Ken Chaplin says the creature he saw was too large to be a beaver:
“The largest recorded beaver in the interior is four and a half feet long. Now at seventy five to a hundred feet away, I just can’t see Dad and I being very impressed.”
Robert Lincoln compared a video frame from Ken’s Ogo Pogo footage, with a photograph of a beaver about to slap its tail on the surface of the water. He contends that they are mirror images of each other. Ken disagrees. He says the creature he saw was fifteen feet long, not four feet like a beaver.
“I’ve asked myself thousands of times, ‘Is there a possibility I could be mistaken?’ And I just can’t see where I could be.”
Ogo Pogo researcher, Arlene Gaal, responds to the naysayers:
“For those who want to call it a beaver? I’ll say, no way. An otter? I can’t buy it. A miniature Ogo Pogo? In all probability.”
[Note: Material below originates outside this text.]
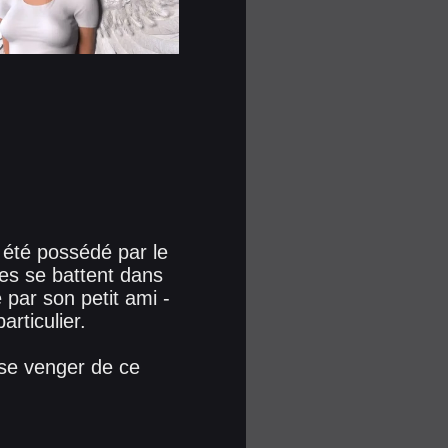
a été possédé par le
es se battent dans
par son petit ami -
articulier.
 se venger de ce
Experts may disagree about Ken’s footage, but there’s still no explanation for the 40-foot-long creature seen in Art Folden’s film, or the similar one churning up a wake in the Larry Thal footage. And hundreds of other sightings attest to the presence of something unusual in Lake Okanagan. Robert Lincoln offered some advice for would-be Ogo Pogo hunters:
“I would be delighted to find that Ogo Pogo really existed in Okanagan Lake. And I would encourage everybody to keep, not only their minds open, but their eyes open, when they’re in the Okanagan. Who knows what really exciting wildlife encounter that they may enjoy?”
Is Ogo Pogo real? The Canadian Government seems to think so. They’ve issued a postage stamp depicting an artist’s rendition of Ogo Pogo.